▶ Directions for this task
Copy out the data from the line containing "For every layout" to its last line, exactly. No pictures.

____________

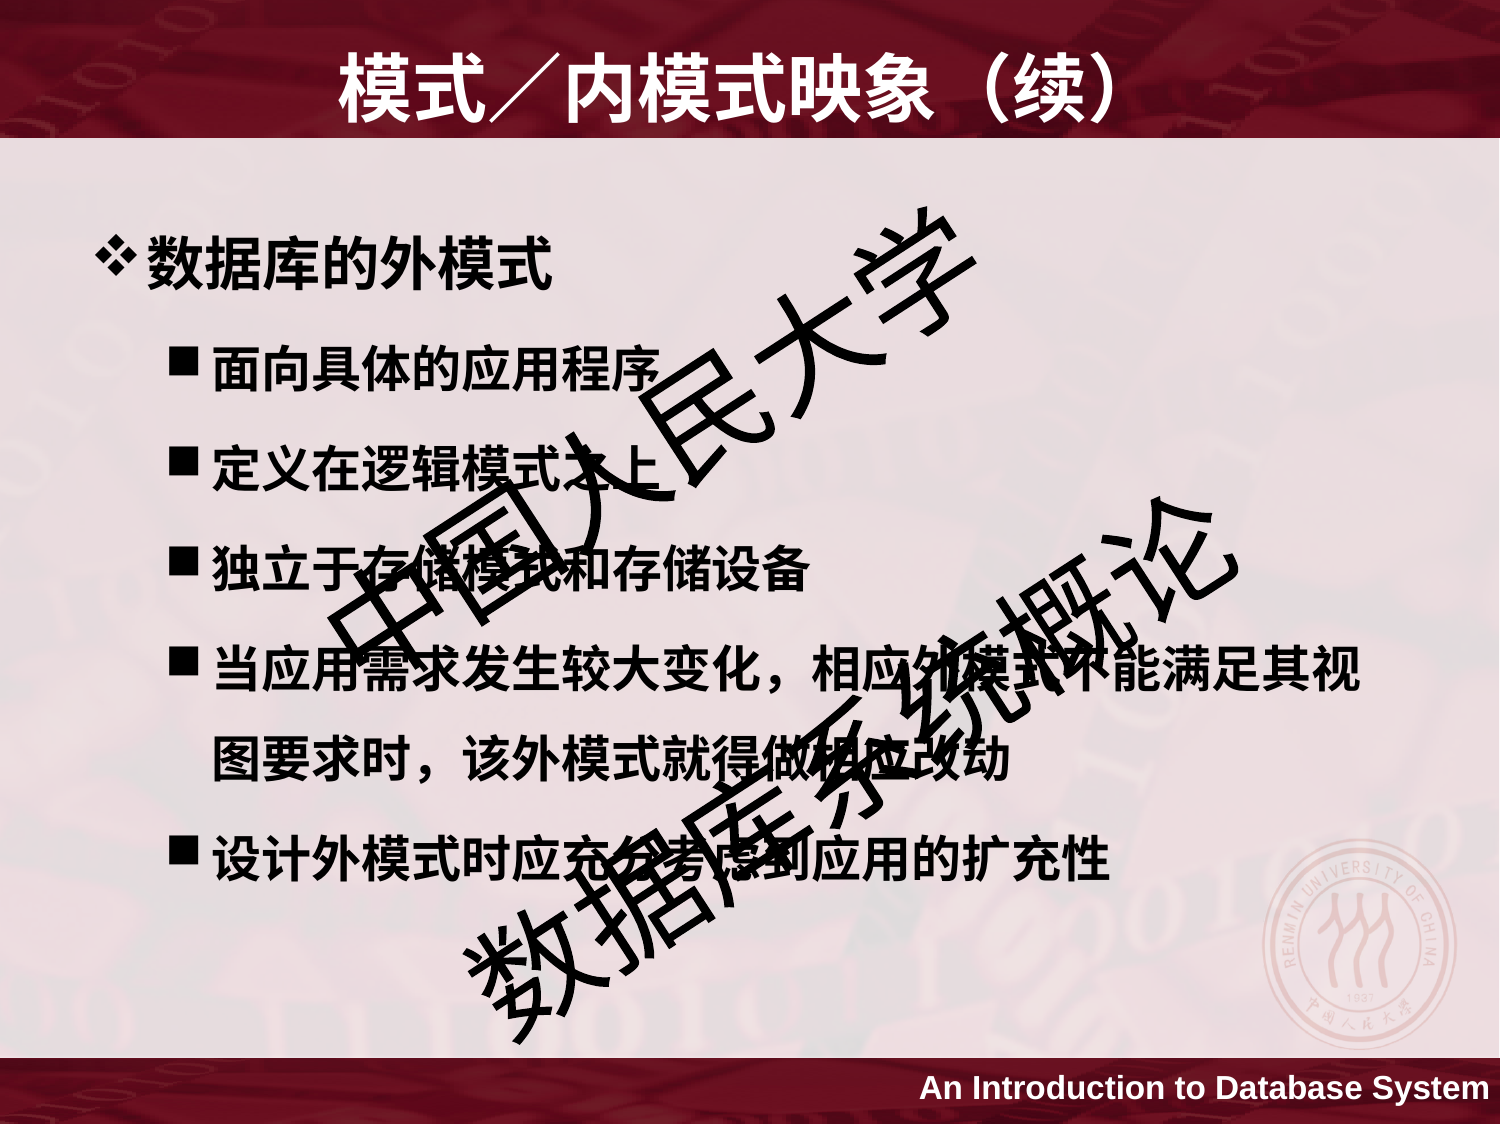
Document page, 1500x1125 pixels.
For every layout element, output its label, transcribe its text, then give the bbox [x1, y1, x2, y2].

picture [0, 0, 1500, 1125]
list 数据库的外模式 面向具体的应用程序 定义在逻辑模式之上 独立于存储模式和存储设备 当应用需求发生较大变化，相应外模式不能满足其视图要求时，该外模式就得做相应改动 设计外模式时应充分考虑到应用的扩充性 [74, 219, 1426, 1017]
title 模式／内模式映象（续） [74, 0, 1426, 181]
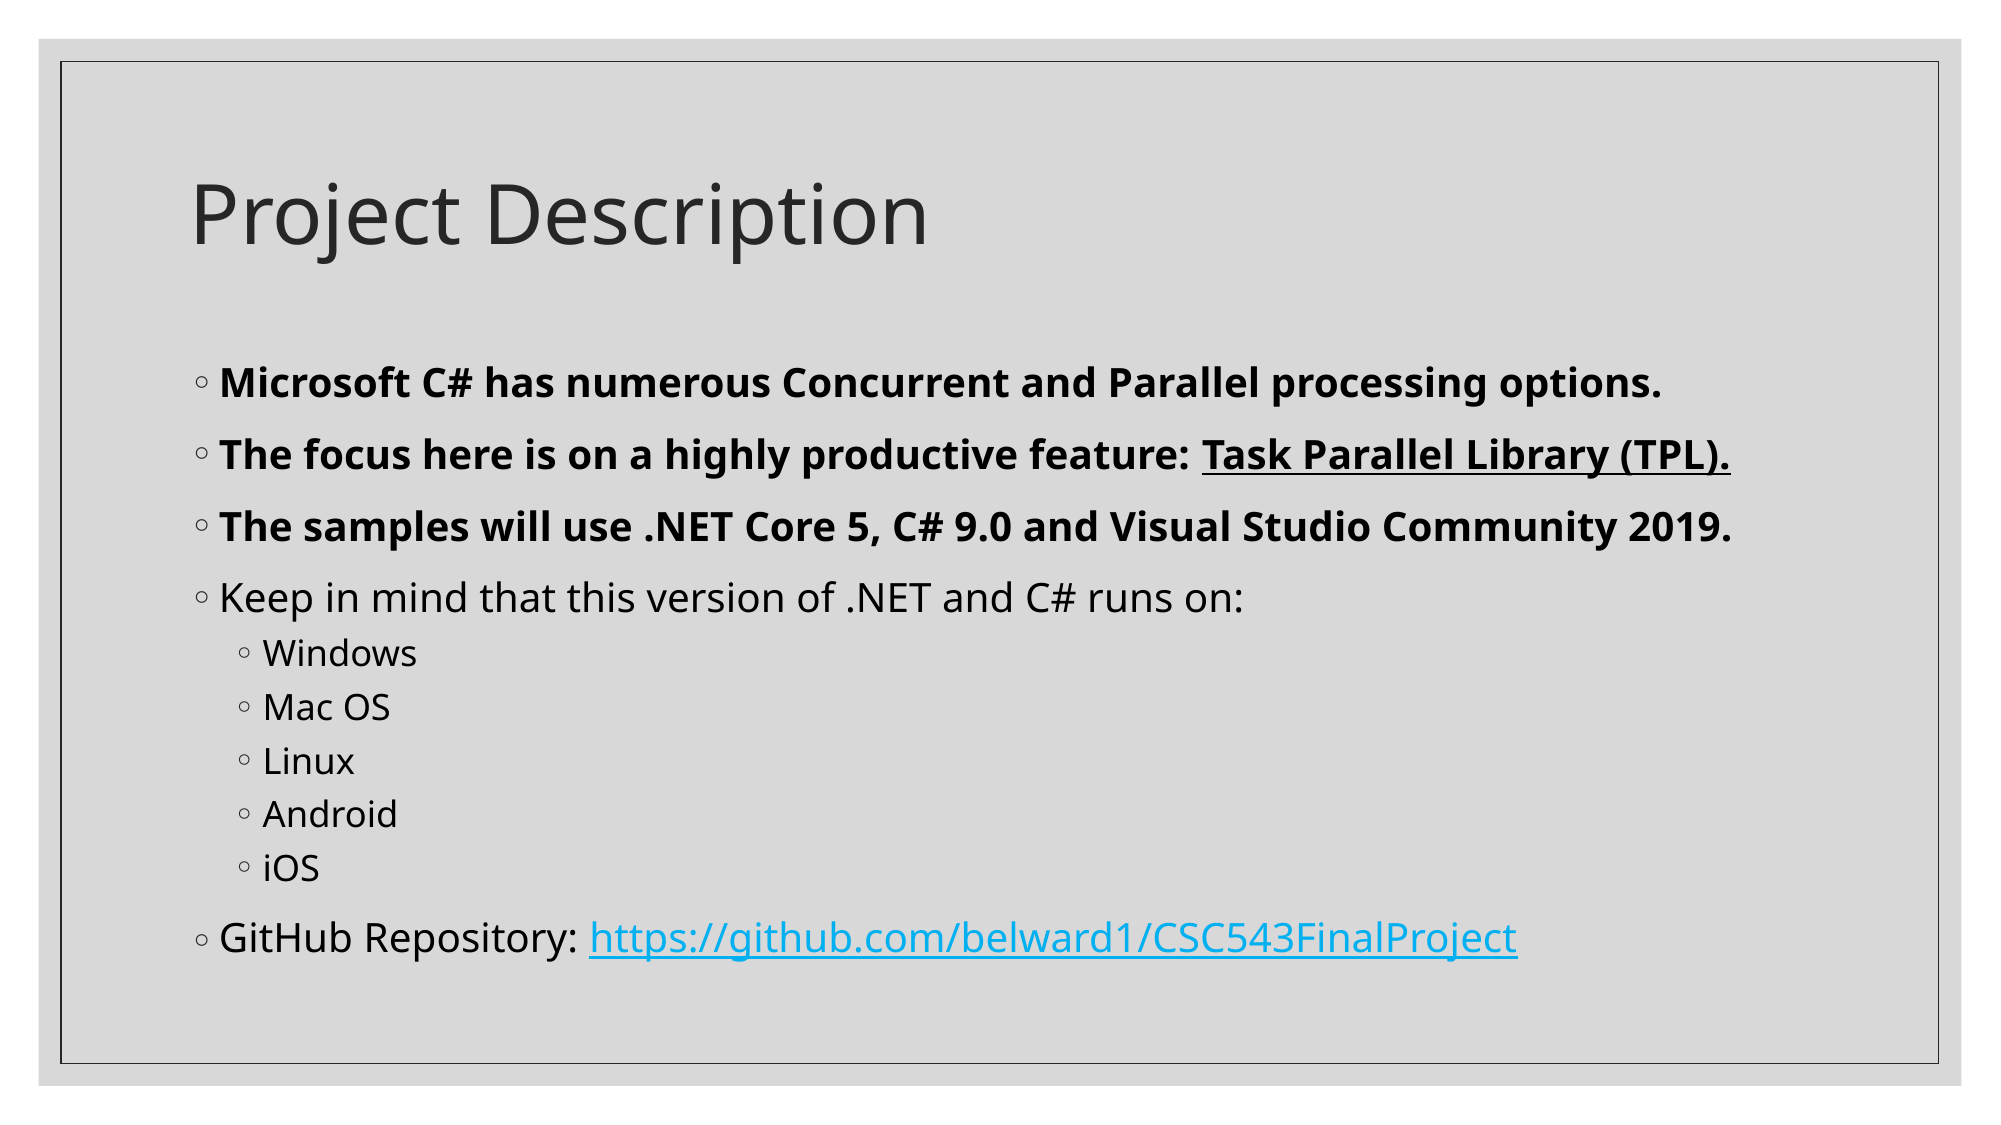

____________

▶ Solution to the exercise
For every layout element, output its label, transcribe its text, then give the bbox [x1, y1, x2, y2].

picture [0, 0, 1500, 1125]
list 数据库的外模式 面向具体的应用程序 定义在逻辑模式之上 独立于存储模式和存储设备 当应用需求发生较大变化，相应外模式不能满足其视图要求时，该外模式就得做相应改动 设计外模式时应充分考虑到应用的扩充性 [74, 219, 1426, 1017]
title 模式／内模式映象（续） [74, 0, 1426, 181]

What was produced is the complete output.